Sie hatte gehofft, dass es dieses Jahr anders werden würde. Er mit roten Rosen von der Arbeit nach Hause kommt, ihr tief in die Augen schauen würde und liebevoll sagen, wie sehr er sie noch liebt. In den Filmen, die sie so gern sonntags im zweiten Programm sieht, ist es doch auch immer so. Ein gut aussehender Mann fährt in seinem Cabrio in sein Heimatdorf zurück – meistens weil irgendeine Verwandte gestorben ist – und trifft seine Jugendliebe wieder, die noch im Ort lebt und einen kleinen Blumenladen hat. Spätestens nach 60min Film fällt der erste vorsichtige Kuss und am Ende feiert das ganze Dorf die Hochzeit der beiden. Dazu romantische Musik, pures Glück und Happy End.

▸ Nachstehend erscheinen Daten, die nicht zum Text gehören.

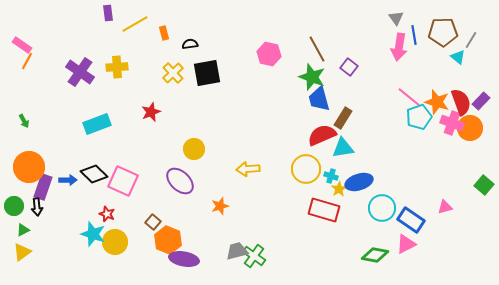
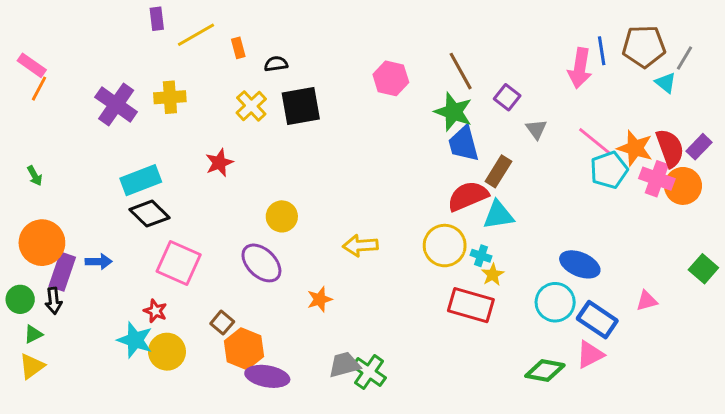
gray triangle: (396, 18) -> (536, 129), moved
black diamond: (94, 174) -> (150, 214), moved
blue ellipse: (359, 182) -> (580, 264), moved, turned 40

Wenn sie zu Hause das Radio ein wenig lauter dreht, weil Ed Sheeran über die perfekte Liebe singt, ruft er aus dem Wohnzimmer, dass sie diese kitschige Musik ausmachen soll. Die Ehe sei schließlich kein Vergnügen und sie könnte froh sein, dass er ihr Haushaltsgeld nicht ständig kontrolliert. Eigentlich wollte sie schon vor Jahren gehen. Aber da waren die Kinder noch zu klein. Später ihre Angst vor der Einsamkeit zu groß, dabei war sie das eigentlich schon seit Jahrzehnten. Gestern hatte sie wieder mit klopfendem Herzen in der Küche gestanden, als er den Schlüssel in der Wohnungstür herumdrehte. Aber die Rose, die ihr bei einem Parteistand in der Stadt geschenkt wurde, blieb allein in ihrer Vase. Seine einzige Frage war, warum das Essen noch nicht fertig war. Irgendwann werden hier noch Köpfe rollen, denkt sie. Das wäre ja auch passend zum Namensgeber des 14. Februars, dem heiligen Valentin. Manchmal ist sie erschreckt davon, dass ihre Gefühlswelt so eindimensional und auch grausam geworden ist.
Die Pfarrerin hat letzten Sonntag in der Predigt von unglücklichen Menschen in Beziehung gesprochen. Es hat ihr gut getan gesehen zu werden, auch wenn sie nach außen immer den Schein wahrt. Als sie aus dem Fenster schaut ist ein rosaroter Streifen am Horizont aufgetaucht. Rosarot, so wie die Blumen, die vor 23 Jahren in ihrer Vase gestanden haben. Dann dreht sie zum ersten Mal das Radio so laut, dass sie sein Rufen aus dem Wohnzimmer nicht mehr hört.